Martha Stewart reports to prison

ALDERSON, W.Va. - Martha Stewart exchanged her clothes for prison-issue khaki trousers and black steel-toed boots Friday, and for the next five months she will be sleeping not on luxurious Egyptian cotton linens, but on plain, military-grade sheets.

Slipping all-but-unnoticed past supporters and TV crews in the darkness, Stewart reported to the Alderson Federal Prison Camp in rural West Virginia to begin serving her sentence for lying about a stock sale. Driven by a security company, she arrived in a dark-colored Ford Expedition that passed through the gates shortly before sunrise.

Federal inmate No. 55170-054 said on her Web site she was looking forward to returning to work in March and enjoying "many brighter days ahead."

Like all new inmates, the 63-year-old millionaire was photographed, fingerprinted and strip-searched upon her arrival, and her personal items were inventoried, said Traci Billingsley, a spokeswoman for the U.S. Bureau of Prisons in Washington.

Stewart - who built a homemaking empire with her unerring eye for the finer things in life - will sleep on a bunk bed in a building that houses 60 women and contains only two showers.

"She's going to have to shower in an area that 60 other women are trying to use as well," said Ron Rubottom, a leader of the guards union. "There'll be four or five toilets. Two sinks.
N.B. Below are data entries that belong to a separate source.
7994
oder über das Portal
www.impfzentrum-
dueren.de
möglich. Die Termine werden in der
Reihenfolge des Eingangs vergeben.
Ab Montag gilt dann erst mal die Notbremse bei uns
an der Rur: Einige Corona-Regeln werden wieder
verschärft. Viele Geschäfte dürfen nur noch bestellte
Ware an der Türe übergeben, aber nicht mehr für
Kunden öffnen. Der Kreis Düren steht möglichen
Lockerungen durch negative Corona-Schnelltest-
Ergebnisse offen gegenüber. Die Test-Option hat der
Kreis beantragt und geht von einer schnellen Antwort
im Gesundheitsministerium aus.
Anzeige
She has to share a blow dryer, a curling iron."

After being interviewed by prison staff and briefed on the rules, new inmates undergo a two-week orientation, during which work assignments are made. Stewart will be eligible for jobs that pay 12 cents to 40 cents an hour. Inmates at Alderson typically rise about 6 a.m. and work most of the day.

Rubottom said an inmate's skills are often considered in making such assignments. "If an inmate has food-service background, obviously we will try to use that inmate in that area," he said.
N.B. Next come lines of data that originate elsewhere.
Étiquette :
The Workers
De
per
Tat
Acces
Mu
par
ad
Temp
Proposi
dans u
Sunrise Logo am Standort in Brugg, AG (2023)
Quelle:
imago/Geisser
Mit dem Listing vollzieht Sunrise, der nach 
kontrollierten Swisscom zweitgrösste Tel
The prison opened in 1927 about 270 miles southwest of Washington, D.C. Its inmates have included Billie Holiday, Tokyo Rose, Axis Sally and would-be presidential assassins Squeaky Fromme and Sara Jane Moore.

Stewart was convicted in March of lying to investigators about why she sold stock in a biotech company in 2001, just before its price plunged. She was allowed to remain free while she appeals her conviction, but asked to begin serving her time anyway, to help remove the cloud of uncertainty hanging over her and her company. After she gets out, she will have to serve five months of confinement at home.

"While I am away, my updates here will be less frequent, if not altogether impossible," Stewart said on her Web site. "But please know this change is only an unfortunate reflection of my current circumstances, and in no way diminishes my commitment to my life's work or to the friends, colleagues, customers and supporters who make it possible."